**TASK PROMPT**
From the records below, output exactly the lines running from the line containing "nose: (106, 126)" through the line containing "left elbow: (195, 234)", and no others.
------ DATA UNDER STUDY ------
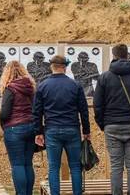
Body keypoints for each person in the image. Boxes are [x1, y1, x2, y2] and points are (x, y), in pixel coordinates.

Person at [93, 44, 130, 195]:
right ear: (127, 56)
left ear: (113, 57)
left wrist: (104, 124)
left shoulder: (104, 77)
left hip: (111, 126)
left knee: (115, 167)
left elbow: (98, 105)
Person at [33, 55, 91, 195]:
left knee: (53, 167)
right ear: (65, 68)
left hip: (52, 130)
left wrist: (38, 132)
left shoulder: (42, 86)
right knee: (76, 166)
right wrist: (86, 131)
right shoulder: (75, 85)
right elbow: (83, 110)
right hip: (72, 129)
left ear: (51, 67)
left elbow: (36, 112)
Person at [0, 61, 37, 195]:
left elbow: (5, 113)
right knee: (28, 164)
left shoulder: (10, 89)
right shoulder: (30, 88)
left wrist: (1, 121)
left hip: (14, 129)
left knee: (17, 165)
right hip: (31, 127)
------
------ DATA UNDER STUDY ------
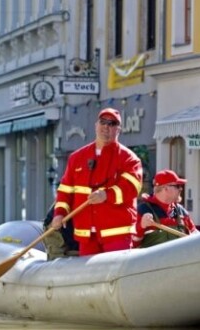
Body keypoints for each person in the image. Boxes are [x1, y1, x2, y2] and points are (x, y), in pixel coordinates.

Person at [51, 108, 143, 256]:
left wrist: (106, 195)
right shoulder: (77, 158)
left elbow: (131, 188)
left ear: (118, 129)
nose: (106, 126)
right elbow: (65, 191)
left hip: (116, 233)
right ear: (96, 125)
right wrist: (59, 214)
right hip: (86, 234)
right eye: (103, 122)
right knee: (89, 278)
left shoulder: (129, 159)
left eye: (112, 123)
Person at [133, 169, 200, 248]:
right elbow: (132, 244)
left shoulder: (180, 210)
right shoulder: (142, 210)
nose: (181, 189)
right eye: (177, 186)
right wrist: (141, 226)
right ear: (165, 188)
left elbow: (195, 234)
------
**ANSWER BOX**
nose: (106, 126)
right elbow: (65, 191)
left hip: (116, 233)
right ear: (96, 125)
right wrist: (59, 214)
right hip: (86, 234)
right eye: (103, 122)
right knee: (89, 278)
left shoulder: (129, 159)
left eye: (112, 123)
Person at [133, 169, 200, 248]:
right elbow: (132, 244)
left shoulder: (180, 210)
right shoulder: (142, 210)
nose: (181, 189)
right eye: (177, 186)
right wrist: (141, 226)
right ear: (165, 188)
left elbow: (195, 234)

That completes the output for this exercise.